Speaks for itself, no caption needed.
Speaks for itself, no caption needed.

Our bible.
Our bible.

Judy and I are reading “Living the Good Life: How to Live Sanely and Simply in a Troubled World” written in 1953 by Helen and Scott Nearing. Judy describes this book, with some reverence, as the original manifesto of the back-to-the-land hippie movement. Chapter 5 opens by posing the question “What is health?” The authors then launch into an excoriating diatribe blasting the food industry for basically poisoning people. And I agree with the Nearings that poisoning is not too strong a word for what was happening then (think DDT) and what continues to happen now (think glyphosate).

Grain. Lots of grain.
Grain. Lots of grain.

I believe this, and yet I am helpless to reform my eating habits. Today is a case in point. We woke up at 5:22am to the sounds of a perky robin. I had two hard boiled eggs for breakfast. Nice and gluten free. Then we packed our tent and were on the road by 6:10. We biked about 75 miles to the next camping spot in Milford Iowa. Along the way the locals had planted funny signs luring us into gastronomic excess. The standard fare they offer to RAGBRAI cyclists is slabs of meat, pickles, pie and beer. In spite of Iowa being an agricultural state, there don’t appear to be any vegetables here. We spend the days passing by miles and miles of crop lands, but the only crops we see are corn and soybeans, which are not intended for direct human consumption.

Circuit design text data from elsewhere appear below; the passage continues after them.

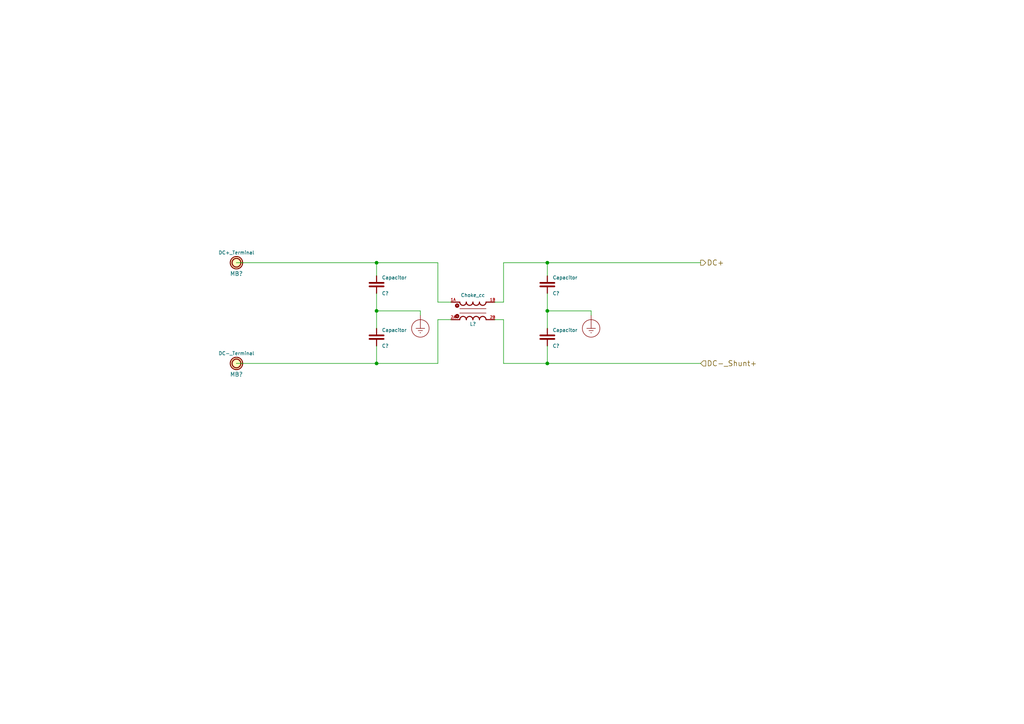
<source format=kicad_sch>
(kicad_sch (version 20211123) (generator eeschema)

  (uuid e13e6975-e7a1-48ed-be04-53251fad70c3)

  (paper "A4")

  (title_block
    (title "DC Input Terminals and Filter")
    (rev "0.1")
    (company "Open Source Solar Inverter Project")
  )

  

  (junction (at 109.22 76.2) (diameter 0) (color 0 0 0 0)
    (uuid 10744f40-8bbf-4ed4-964f-96d8c7fae5d8)
  )
  (junction (at 158.75 105.41) (diameter 0) (color 0 0 0 0)
    (uuid 41eff07a-13be-4f4f-925e-f8ab0e0ede86)
  )
  (junction (at 109.22 90.17) (diameter 0) (color 0 0 0 0)
    (uuid 448e784c-2005-4d54-9b38-5867ead81ffb)
  )
  (junction (at 109.22 105.41) (diameter 0) (color 0 0 0 0)
    (uuid 8be1fafa-c44e-4b65-a946-e1ded059ce46)
  )
  (junction (at 158.75 90.17) (diameter 0) (color 0 0 0 0)
    (uuid 95b26434-7bc0-4b2c-ba95-4b7d22ba1547)
  )
  (junction (at 158.75 76.2) (diameter 0) (color 0 0 0 0)
    (uuid fa3ad27d-88d4-4291-9919-fe547b5752be)
  )

  (wire (pts (xy 109.22 80.01) (xy 109.22 76.2))
    (stroke (width 0) (type default) (color 0 0 0 0))
    (uuid 01289990-5d4c-4e76-ad00-cfe612acf473)
  )
  (wire (pts (xy 121.92 90.17) (xy 109.22 90.17))
    (stroke (width 0) (type default) (color 0 0 0 0))
    (uuid 075e53b1-0d26-4a40-b1ef-986c296d71ba)
  )
  (wire (pts (xy 109.22 76.2) (xy 127 76.2))
    (stroke (width 0) (type default) (color 0 0 0 0))
    (uuid 07e1e6a3-8f7c-4f30-b35c-3c96c986ca56)
  )
  (wire (pts (xy 146.05 87.63) (xy 146.05 76.2))
    (stroke (width 0) (type default) (color 0 0 0 0))
    (uuid 16825a3c-2a73-4613-a9f1-270abb41b3fa)
  )
  (wire (pts (xy 143.51 87.63) (xy 146.05 87.63))
    (stroke (width 0) (type default) (color 0 0 0 0))
    (uuid 2191e221-5350-4e46-bf8b-ab2bb13a07ca)
  )
  (wire (pts (xy 121.92 91.44) (xy 121.92 90.17))
    (stroke (width 0) (type default) (color 0 0 0 0))
    (uuid 220559be-515d-4fd2-983a-a7e1bd454193)
  )
  (wire (pts (xy 158.75 105.41) (xy 203.2 105.41))
    (stroke (width 0) (type default) (color 0 0 0 0))
    (uuid 24f0f7ed-0495-4a37-8adf-cabc0f5e5464)
  )
  (wire (pts (xy 146.05 105.41) (xy 158.75 105.41))
    (stroke (width 0) (type default) (color 0 0 0 0))
    (uuid 2bcd4fef-4a33-4b88-84f1-124634b74714)
  )
  (wire (pts (xy 158.75 100.33) (xy 158.75 105.41))
    (stroke (width 0) (type default) (color 0 0 0 0))
    (uuid 314b2741-ef92-4601-baf9-480c82859797)
  )
  (wire (pts (xy 127 92.71) (xy 127 105.41))
    (stroke (width 0) (type default) (color 0 0 0 0))
    (uuid 328ddb61-106e-4bc5-be75-85ff339d9163)
  )
  (wire (pts (xy 127 76.2) (xy 127 87.63))
    (stroke (width 0) (type default) (color 0 0 0 0))
    (uuid 364bbe0a-395b-44fe-9661-3091252faf65)
  )
  (wire (pts (xy 158.75 80.01) (xy 158.75 76.2))
    (stroke (width 0) (type default) (color 0 0 0 0))
    (uuid 392ddae1-90c3-421e-bf87-0fcf21ed38db)
  )
  (wire (pts (xy 146.05 76.2) (xy 158.75 76.2))
    (stroke (width 0) (type default) (color 0 0 0 0))
    (uuid 3a9667af-0ee1-472b-a322-cb5ea0e36940)
  )
  (wire (pts (xy 171.45 90.17) (xy 158.75 90.17))
    (stroke (width 0) (type default) (color 0 0 0 0))
    (uuid 8a17feac-68f0-4c75-b443-0a0e9142ffd6)
  )
  (wire (pts (xy 109.22 100.33) (xy 109.22 105.41))
    (stroke (width 0) (type default) (color 0 0 0 0))
    (uuid 8bd1db04-9005-47f6-852d-8fabbd6a5f20)
  )
  (wire (pts (xy 68.58 76.2) (xy 109.22 76.2))
    (stroke (width 0) (type default) (color 0 0 0 0))
    (uuid 8e86f45f-f0aa-4fbf-a09e-c2c52712ca1c)
  )
  (wire (pts (xy 158.75 76.2) (xy 203.2 76.2))
    (stroke (width 0) (type default) (color 0 0 0 0))
    (uuid 8f2de9cf-6df6-4e8f-ae1f-011877678eee)
  )
  (wire (pts (xy 109.22 105.41) (xy 127 105.41))
    (stroke (width 0) (type default) (color 0 0 0 0))
    (uuid a0cef5d9-eadd-47b5-992e-8a378f81ffd0)
  )
  (wire (pts (xy 143.51 92.71) (xy 146.05 92.71))
    (stroke (width 0) (type default) (color 0 0 0 0))
    (uuid cded580a-4ff1-4e39-a4a6-117bdf977a04)
  )
  (wire (pts (xy 109.22 85.09) (xy 109.22 90.17))
    (stroke (width 0) (type default) (color 0 0 0 0))
    (uuid d654b5b8-2ad6-49b6-9b84-560ca3c4b085)
  )
  (wire (pts (xy 127 87.63) (xy 130.81 87.63))
    (stroke (width 0) (type default) (color 0 0 0 0))
    (uuid d72460e4-66ad-44b1-afc5-1aee0ef5beb8)
  )
  (wire (pts (xy 68.58 105.41) (xy 109.22 105.41))
    (stroke (width 0) (type default) (color 0 0 0 0))
    (uuid da0f69d1-8093-44b4-bf3b-948bb6abc448)
  )
  (wire (pts (xy 158.75 90.17) (xy 158.75 95.25))
    (stroke (width 0) (type default) (color 0 0 0 0))
    (uuid db4aae58-1ffb-4d54-9459-5844d3b12aa2)
  )
  (wire (pts (xy 146.05 92.71) (xy 146.05 105.41))
    (stroke (width 0) (type default) (color 0 0 0 0))
    (uuid dc7b041b-17d6-493b-b808-4cabfb36af5c)
  )
  (wire (pts (xy 109.22 90.17) (xy 109.22 95.25))
    (stroke (width 0) (type default) (color 0 0 0 0))
    (uuid e376f865-43c7-4d12-87ad-5e10fbee1ab3)
  )
  (wire (pts (xy 127 92.71) (xy 130.81 92.71))
    (stroke (width 0) (type default) (color 0 0 0 0))
    (uuid ec7db984-6763-4a92-bc03-0e0efde9e0b7)
  )
  (wire (pts (xy 158.75 85.09) (xy 158.75 90.17))
    (stroke (width 0) (type default) (color 0 0 0 0))
    (uuid ec7f6675-ba5a-4fd4-bd2b-10e485486b15)
  )
  (wire (pts (xy 171.45 91.44) (xy 171.45 90.17))
    (stroke (width 0) (type default) (color 0 0 0 0))
    (uuid f00eda44-3b61-4bd4-b635-11e3b95d3217)
  )

  (hierarchical_label "DC+" (shape output) (at 203.2 76.2 0)
    (effects (font (size 1.524 1.524)) (justify left))
    (uuid abb4ace8-2773-4a13-a376-a5fdf5f804bf)
  )
  (hierarchical_label "DC-_Shunt+" (shape input) (at 203.2 105.41 0)
    (effects (font (size 1.524 1.524)) (justify left))
    (uuid d48f89a8-2568-44bb-9739-6ab8db2a7e57)
  )

  (symbol (lib_id "OSSI_standard_components:Earth_Protective") (at 121.92 91.44 0) (unit 1)
    (in_bom yes) (on_board yes)
    (uuid 00000000-0000-0000-0000-000056e6e7ac)
    (property "Reference" "#PWR01" (id 0) (at 128.27 97.79 0)
      (effects (font (size 1.27 1.27)) hide)
    )
    (property "Value" "Earth_Protective" (id 1) (at 133.35 95.25 0)
      (effects (font (size 1.27 1.27)) hide)
    )
    (property "Footprint" "" (id 2) (at 121.92 93.98 0))
    (property "Datasheet" "" (id 3) (at 121.92 93.98 0))
    (pin "1" (uuid c714c8f3-2697-4f7c-9314-0ab3419cfe61))
  )

  (symbol (lib_id "OSSI_standard_components:Earth_Protective") (at 171.45 91.44 0) (unit 1)
    (in_bom yes) (on_board yes)
    (uuid 00000000-0000-0000-0000-000056e6ec38)
    (property "Reference" "#PWR02" (id 0) (at 177.8 97.79 0)
      (effects (font (size 1.27 1.27)) hide)
    )
    (property "Value" "Earth_Protective" (id 1) (at 182.88 95.25 0)
      (effects (font (size 1.27 1.27)) hide)
    )
    (property "Footprint" "" (id 2) (at 171.45 93.98 0))
    (property "Datasheet" "" (id 3) (at 171.45 93.98 0))
    (pin "1" (uuid 031ec44c-c1c1-4fa3-9184-404acb5dc583))
  )

  (symbol (lib_id "OSSI_standard_components:Capacitor") (at 109.22 82.55 0) (unit 1)
    (in_bom yes) (on_board yes)
    (uuid 00000000-0000-0000-0000-000058d7ec0b)
    (property "Reference" "C?" (id 0) (at 110.744 85.09 0)
      (effects (font (size 0.9906 0.9906)) (justify left))
    )
    (property "Value" "Capacitor" (id 1) (at 110.744 80.518 0)
      (effects (font (size 0.9906 0.9906)) (justify left))
    )
    (property "Footprint" "" (id 2) (at 107.95 84.836 0)
      (effects (font (size 0.9906 0.9906)) (justify right) hide)
    )
    (property "Datasheet" "" (id 3) (at 109.22 82.55 90)
      (effects (font (size 1.524 1.524)))
    )
    (property "Tolerance" "%" (id 4) (at 107.95 80.518 0)
      (effects (font (size 0.9906 0.9906)) (justify right) hide)
    )
    (property "Manufacturer" "M" (id 5) (at 110.744 77.597 0)
      (effects (font (size 0.889 0.889)) (justify left) hide)
    )
    (property "Partnumber" "P" (id 6) (at 110.744 78.994 0)
      (effects (font (size 0.889 0.889)) (justify left) hide)
    )
    (property "Supplier" "S" (id 7) (at 110.744 76.073 0)
      (effects (font (size 0.889 0.889)) (justify left) hide)
    )
    (property "Order No." "O.No." (id 8) (at 110.744 74.803 0)
      (effects (font (size 0.889 0.889)) (justify left) hide)
    )
    (pin "1" (uuid 220ca7c6-23b1-45c7-a475-c2d86ead0897))
    (pin "2" (uuid b760b24f-f291-4a8e-9dbb-909e3eda4925))
  )

  (symbol (lib_id "OSSI_standard_components:Capacitor") (at 109.22 97.79 0) (unit 1)
    (in_bom yes) (on_board yes)
    (uuid 00000000-0000-0000-0000-000058d7ec75)
    (property "Reference" "C?" (id 0) (at 110.744 100.33 0)
      (effects (font (size 0.9906 0.9906)) (justify left))
    )
    (property "Value" "Capacitor" (id 1) (at 110.744 95.758 0)
      (effects (font (size 0.9906 0.9906)) (justify left))
    )
    (property "Footprint" "" (id 2) (at 107.95 100.076 0)
      (effects (font (size 0.9906 0.9906)) (justify right) hide)
    )
    (property "Datasheet" "" (id 3) (at 109.22 97.79 90)
      (effects (font (size 1.524 1.524)))
    )
    (property "Tolerance" "%" (id 4) (at 107.95 95.758 0)
      (effects (font (size 0.9906 0.9906)) (justify right) hide)
    )
    (property "Manufacturer" "M" (id 5) (at 110.744 92.837 0)
      (effects (font (size 0.889 0.889)) (justify left) hide)
    )
    (property "Partnumber" "P" (id 6) (at 110.744 94.234 0)
      (effects (font (size 0.889 0.889)) (justify left) hide)
    )
    (property "Supplier" "S" (id 7) (at 110.744 91.313 0)
      (effects (font (size 0.889 0.889)) (justify left) hide)
    )
    (property "Order No." "O.No." (id 8) (at 110.744 90.043 0)
      (effects (font (size 0.889 0.889)) (justify left) hide)
    )
    (pin "1" (uuid e1dc0c1d-cc81-4d84-90b7-53df2fc48302))
    (pin "2" (uuid c5c8e582-6855-4d72-a291-309db407168e))
  )

  (symbol (lib_id "OSSI_standard_components:Capacitor") (at 158.75 82.55 0) (unit 1)
    (in_bom yes) (on_board yes)
    (uuid 00000000-0000-0000-0000-000058d7ed36)
    (property "Reference" "C?" (id 0) (at 160.274 85.09 0)
      (effects (font (size 0.9906 0.9906)) (justify left))
    )
    (property "Value" "Capacitor" (id 1) (at 160.274 80.518 0)
      (effects (font (size 0.9906 0.9906)) (justify left))
    )
    (property "Footprint" "" (id 2) (at 157.48 84.836 0)
      (effects (font (size 0.9906 0.9906)) (justify right) hide)
    )
    (property "Datasheet" "" (id 3) (at 158.75 82.55 90)
      (effects (font (size 1.524 1.524)))
    )
    (property "Tolerance" "%" (id 4) (at 157.48 80.518 0)
      (effects (font (size 0.9906 0.9906)) (justify right) hide)
    )
    (property "Manufacturer" "M" (id 5) (at 160.274 77.597 0)
      (effects (font (size 0.889 0.889)) (justify left) hide)
    )
    (property "Partnumber" "P" (id 6) (at 160.274 78.994 0)
      (effects (font (size 0.889 0.889)) (justify left) hide)
    )
    (property "Supplier" "S" (id 7) (at 160.274 76.073 0)
      (effects (font (size 0.889 0.889)) (justify left) hide)
    )
    (property "Order No." "O.No." (id 8) (at 160.274 74.803 0)
      (effects (font (size 0.889 0.889)) (justify left) hide)
    )
    (pin "1" (uuid 9f92f894-9ca5-4bca-99f1-2e405664139e))
    (pin "2" (uuid 0a9d5eed-457e-4d74-85f9-10ec986261ab))
  )

  (symbol (lib_id "OSSI_standard_components:Capacitor") (at 158.75 97.79 0) (unit 1)
    (in_bom yes) (on_board yes)
    (uuid 00000000-0000-0000-0000-000058d7edad)
    (property "Reference" "C?" (id 0) (at 160.274 100.33 0)
      (effects (font (size 0.9906 0.9906)) (justify left))
    )
    (property "Value" "Capacitor" (id 1) (at 160.274 95.758 0)
      (effects (font (size 0.9906 0.9906)) (justify left))
    )
    (property "Footprint" "" (id 2) (at 157.48 100.076 0)
      (effects (font (size 0.9906 0.9906)) (justify right) hide)
    )
    (property "Datasheet" "" (id 3) (at 158.75 97.79 90)
      (effects (font (size 1.524 1.524)))
    )
    (property "Tolerance" "%" (id 4) (at 157.48 95.758 0)
      (effects (font (size 0.9906 0.9906)) (justify right) hide)
    )
    (property "Manufacturer" "M" (id 5) (at 160.274 92.837 0)
      (effects (font (size 0.889 0.889)) (justify left) hide)
    )
    (property "Partnumber" "P" (id 6) (at 160.274 94.234 0)
      (effects (font (size 0.889 0.889)) (justify left) hide)
    )
    (property "Supplier" "S" (id 7) (at 160.274 91.313 0)
      (effects (font (size 0.889 0.889)) (justify left) hide)
    )
    (property "Order No." "O.No." (id 8) (at 160.274 90.043 0)
      (effects (font (size 0.889 0.889)) (justify left) hide)
    )
    (pin "1" (uuid 5221ab23-2cea-46f6-81a2-011868323d89))
    (pin "2" (uuid fe13dab5-3619-4803-95bb-5fd80ac9914d))
  )

  (symbol (lib_id "OSSI_standard_components:Plated_hole") (at 68.58 76.2 0) (unit 1)
    (in_bom yes) (on_board yes)
    (uuid 00000000-0000-0000-0000-000058e38b7c)
    (property "Reference" "MB?" (id 0) (at 68.58 79.375 0)
      (effects (font (size 1.1938 1.1938)))
    )
    (property "Value" "DC+_Terminal" (id 1) (at 68.58 73.279 0)
      (effects (font (size 0.9906 0.9906)))
    )
    (property "Footprint" "" (id 2) (at 68.58 76.2 0)
      (effects (font (size 1.524 1.524)))
    )
    (property "Datasheet" "" (id 3) (at 68.58 76.2 0)
      (effects (font (size 1.524 1.524)))
    )
    (pin "1" (uuid c8b4902e-0b05-4c1e-a8ec-66094b11dac8))
  )

  (symbol (lib_id "OSSI_standard_components:Plated_hole") (at 68.58 105.41 0) (unit 1)
    (in_bom yes) (on_board yes)
    (uuid 00000000-0000-0000-0000-000058e38e08)
    (property "Reference" "MB?" (id 0) (at 68.58 108.585 0)
      (effects (font (size 1.1938 1.1938)))
    )
    (property "Value" "DC-_Terminal" (id 1) (at 68.58 102.489 0)
      (effects (font (size 0.9906 0.9906)))
    )
    (property "Footprint" "" (id 2) (at 68.58 105.41 0)
      (effects (font (size 1.524 1.524)))
    )
    (property "Datasheet" "" (id 3) (at 68.58 105.41 0)
      (effects (font (size 1.524 1.524)))
    )
    (pin "1" (uuid d1564fe2-cabc-4637-a58c-96fefe58084d))
  )

  (symbol (lib_id "OSSI_standard_components:Choke_cc") (at 137.16 90.17 0) (unit 1)
    (in_bom yes) (on_board yes)
    (uuid 00000000-0000-0000-0000-00005b6f27f9)
    (property "Reference" "L?" (id 0) (at 137.16 93.98 0)
      (effects (font (size 0.9906 0.9906)))
    )
    (property "Value" "Choke_cc" (id 1) (at 137.16 85.6234 0)
      (effects (font (size 0.9906 0.9906)))
    )
    (property "Footprint" "" (id 2) (at 137.16 86.233 0)
      (effects (font (size 0.889 0.889)))
    )
    (property "Datasheet" "" (id 3) (at 137.16 92.71 0)
      (effects (font (size 1.524 1.524)))
    )
    (property "Manufacturer" "M" (id 4) (at 141.478 84.201 0)
      (effects (font (size 0.889 0.889)) (justify left) hide)
    )
    (property "Partnumber" "P" (id 5) (at 141.478 85.598 0)
      (effects (font (size 0.889 0.889)) (justify left) hide)
    )
    (property "Supplier" "S" (id 6) (at 141.478 82.804 0)
      (effects (font (size 0.889 0.889)) (justify left) hide)
    )
    (property "Order No." "O.No." (id 7) (at 141.478 81.534 0)
      (effects (font (size 0.889 0.889)) (justify left) hide)
    )
    (pin "1A" (uuid 62776a65-6830-4b2a-ab64-751c8202dbbc))
    (pin "1B" (uuid 55a79bbf-4129-4ee4-b9cb-da617afc906b))
    (pin "2A" (uuid e8912175-f538-49ed-a25b-4b5d25c3a61d))
    (pin "2B" (uuid f977b1ed-7800-49a5-b680-d862e44dce89))
  )
)

</source>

Bacon-wrapped pork tenderloin on a stick.
Bacon-wrapped pork tenderloin on a stick.

At Granville I succumbed to a pork chop with a side of fried green beans. At May City I fell upon a delectable known as “bacon wrapped pork loin on a stick”. It was there as well that, as shown in the photo, I got pickled.

Nice piece of meat.
Nice piece of meat.

We continued down the road in this way barely burning as many calories as we consumed. Lastly we entered a Dairy Queen where I consumed an ice cream-like substance even though I know that one of its ingredients is called propylene glycol, added for texture. To be fair, propylene glycol is not exactly the same as anti-freeze, which also contains ethylene glycol.

Mr. Pork Chop was a daily presence.
Mr. Pork Chop was a daily presence.

The Nearings’ solution to the problem of processed food rampant in America is to encourage everyone to grow their own food and to process it as little as possible. They give detailed plans in Chapter 5. Judy and I like this solution and so next month we plan to begin a new project, gardening in earnest and in quantity, and raising chickens and bees, and going off the grid, and phasing out fossil fuels, and bringing back to life the two-acre property we own in Ithaca. Because food is life.


Gluten free baked goods table at a church in Iowa Falls! Yesss!
Gluten free baked goods table at a church in Iowa Falls! Yesss!